[SUPPLIED INFORMATION — start]

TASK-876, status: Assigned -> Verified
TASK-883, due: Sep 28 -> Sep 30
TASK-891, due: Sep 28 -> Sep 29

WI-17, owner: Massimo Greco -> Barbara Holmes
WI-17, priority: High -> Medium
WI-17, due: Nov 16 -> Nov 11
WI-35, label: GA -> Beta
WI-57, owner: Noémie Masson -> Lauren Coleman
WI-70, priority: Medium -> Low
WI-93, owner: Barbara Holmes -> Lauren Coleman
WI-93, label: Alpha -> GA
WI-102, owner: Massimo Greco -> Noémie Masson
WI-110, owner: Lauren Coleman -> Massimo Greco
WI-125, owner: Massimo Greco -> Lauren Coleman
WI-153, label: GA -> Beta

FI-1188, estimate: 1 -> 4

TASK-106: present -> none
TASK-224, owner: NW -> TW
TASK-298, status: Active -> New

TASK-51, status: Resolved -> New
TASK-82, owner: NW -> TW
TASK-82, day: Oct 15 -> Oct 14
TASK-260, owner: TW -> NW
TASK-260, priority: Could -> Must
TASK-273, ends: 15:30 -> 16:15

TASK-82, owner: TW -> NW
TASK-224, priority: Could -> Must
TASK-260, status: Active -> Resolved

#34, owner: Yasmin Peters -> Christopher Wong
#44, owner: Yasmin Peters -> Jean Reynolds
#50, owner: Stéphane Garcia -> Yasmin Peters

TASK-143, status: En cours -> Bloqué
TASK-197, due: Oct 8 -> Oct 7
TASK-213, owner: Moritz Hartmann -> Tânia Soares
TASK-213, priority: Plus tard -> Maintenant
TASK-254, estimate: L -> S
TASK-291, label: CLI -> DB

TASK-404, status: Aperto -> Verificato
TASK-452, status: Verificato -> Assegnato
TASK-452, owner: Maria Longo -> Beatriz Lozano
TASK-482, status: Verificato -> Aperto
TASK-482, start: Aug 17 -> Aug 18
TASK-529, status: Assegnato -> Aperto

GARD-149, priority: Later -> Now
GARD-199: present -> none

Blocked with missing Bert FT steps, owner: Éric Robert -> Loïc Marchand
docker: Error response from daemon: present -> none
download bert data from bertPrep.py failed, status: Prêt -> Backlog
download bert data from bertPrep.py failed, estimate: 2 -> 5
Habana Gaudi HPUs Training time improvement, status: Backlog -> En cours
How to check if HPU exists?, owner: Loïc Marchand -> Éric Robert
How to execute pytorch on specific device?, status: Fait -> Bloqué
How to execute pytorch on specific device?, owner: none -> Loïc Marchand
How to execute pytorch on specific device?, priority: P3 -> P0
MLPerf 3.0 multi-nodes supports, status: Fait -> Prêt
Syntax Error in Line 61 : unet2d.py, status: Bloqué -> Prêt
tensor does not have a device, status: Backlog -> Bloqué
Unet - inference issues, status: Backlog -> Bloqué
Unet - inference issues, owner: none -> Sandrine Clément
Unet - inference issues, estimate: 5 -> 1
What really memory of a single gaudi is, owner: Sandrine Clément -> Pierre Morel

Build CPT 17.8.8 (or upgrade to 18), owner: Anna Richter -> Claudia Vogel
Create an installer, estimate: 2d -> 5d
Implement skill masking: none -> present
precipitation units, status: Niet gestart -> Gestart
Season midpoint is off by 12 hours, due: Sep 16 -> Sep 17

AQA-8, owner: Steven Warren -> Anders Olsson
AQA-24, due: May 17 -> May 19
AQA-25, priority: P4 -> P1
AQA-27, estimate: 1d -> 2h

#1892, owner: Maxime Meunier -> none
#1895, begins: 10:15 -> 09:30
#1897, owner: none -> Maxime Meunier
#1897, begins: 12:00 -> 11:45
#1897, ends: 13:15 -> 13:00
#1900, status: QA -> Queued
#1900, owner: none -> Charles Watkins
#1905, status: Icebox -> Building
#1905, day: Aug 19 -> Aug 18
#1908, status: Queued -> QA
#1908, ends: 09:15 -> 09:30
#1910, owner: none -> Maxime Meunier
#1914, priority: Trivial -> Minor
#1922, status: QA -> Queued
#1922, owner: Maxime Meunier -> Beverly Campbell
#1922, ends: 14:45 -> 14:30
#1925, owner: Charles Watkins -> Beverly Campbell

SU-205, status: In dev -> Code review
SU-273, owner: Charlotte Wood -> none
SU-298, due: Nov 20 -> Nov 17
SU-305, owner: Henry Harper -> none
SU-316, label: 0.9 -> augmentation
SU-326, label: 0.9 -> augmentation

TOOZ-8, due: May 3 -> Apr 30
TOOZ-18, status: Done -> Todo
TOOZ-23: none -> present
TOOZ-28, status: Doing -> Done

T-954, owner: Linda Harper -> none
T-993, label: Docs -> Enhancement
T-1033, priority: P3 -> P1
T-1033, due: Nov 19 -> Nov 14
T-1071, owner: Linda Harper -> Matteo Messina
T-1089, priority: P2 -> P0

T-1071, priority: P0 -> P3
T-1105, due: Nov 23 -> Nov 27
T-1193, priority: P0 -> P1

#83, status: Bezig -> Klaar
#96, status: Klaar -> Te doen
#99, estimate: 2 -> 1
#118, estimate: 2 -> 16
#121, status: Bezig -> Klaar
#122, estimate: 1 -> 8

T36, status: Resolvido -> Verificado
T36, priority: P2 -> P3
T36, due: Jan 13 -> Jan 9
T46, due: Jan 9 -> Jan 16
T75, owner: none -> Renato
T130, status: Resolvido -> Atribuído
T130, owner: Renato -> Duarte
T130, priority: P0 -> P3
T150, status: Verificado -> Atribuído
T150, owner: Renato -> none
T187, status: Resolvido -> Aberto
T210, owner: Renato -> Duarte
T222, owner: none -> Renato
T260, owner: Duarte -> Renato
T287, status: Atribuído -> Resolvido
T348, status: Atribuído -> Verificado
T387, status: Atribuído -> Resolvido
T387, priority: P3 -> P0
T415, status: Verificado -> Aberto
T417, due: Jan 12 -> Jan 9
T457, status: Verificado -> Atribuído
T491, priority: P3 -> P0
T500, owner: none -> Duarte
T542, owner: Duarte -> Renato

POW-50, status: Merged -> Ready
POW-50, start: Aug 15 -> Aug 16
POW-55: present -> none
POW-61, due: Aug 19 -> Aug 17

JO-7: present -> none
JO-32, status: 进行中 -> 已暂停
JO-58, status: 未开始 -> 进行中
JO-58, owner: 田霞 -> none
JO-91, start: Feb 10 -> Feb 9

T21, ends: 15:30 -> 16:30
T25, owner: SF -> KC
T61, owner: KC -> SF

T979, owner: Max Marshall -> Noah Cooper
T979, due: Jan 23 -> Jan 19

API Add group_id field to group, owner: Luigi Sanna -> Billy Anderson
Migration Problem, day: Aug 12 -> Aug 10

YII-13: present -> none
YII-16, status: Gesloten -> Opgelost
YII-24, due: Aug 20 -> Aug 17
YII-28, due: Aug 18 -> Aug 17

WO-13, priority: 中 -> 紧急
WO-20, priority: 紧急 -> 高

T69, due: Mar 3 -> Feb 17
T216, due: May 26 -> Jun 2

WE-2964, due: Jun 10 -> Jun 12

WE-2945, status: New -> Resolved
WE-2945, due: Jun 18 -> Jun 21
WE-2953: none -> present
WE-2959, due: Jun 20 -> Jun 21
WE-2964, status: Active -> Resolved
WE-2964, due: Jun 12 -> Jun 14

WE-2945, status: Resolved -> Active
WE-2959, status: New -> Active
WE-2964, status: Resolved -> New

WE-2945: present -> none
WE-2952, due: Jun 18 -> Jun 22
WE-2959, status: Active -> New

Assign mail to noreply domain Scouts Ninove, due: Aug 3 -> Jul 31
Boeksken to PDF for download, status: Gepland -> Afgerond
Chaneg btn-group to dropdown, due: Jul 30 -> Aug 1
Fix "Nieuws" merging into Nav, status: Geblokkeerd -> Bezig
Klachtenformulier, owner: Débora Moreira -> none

[SUPPLIED INFORMATION — finish]

TASK PROMPT:
In the entries above, find the line with "TASK-291, label: CLI -> DB" and the line with "Blocked with missing", then restate word for word both of them and every line between, with nothing more.

ANSWER FOR THIS EXERCISE:
TASK-291, label: CLI -> DB

TASK-404, status: Aperto -> Verificato
TASK-452, status: Verificato -> Assegnato
TASK-452, owner: Maria Longo -> Beatriz Lozano
TASK-482, status: Verificato -> Aperto
TASK-482, start: Aug 17 -> Aug 18
TASK-529, status: Assegnato -> Aperto

GARD-149, priority: Later -> Now
GARD-199: present -> none

Blocked with missing Bert FT steps, owner: Éric Robert -> Loïc Marchand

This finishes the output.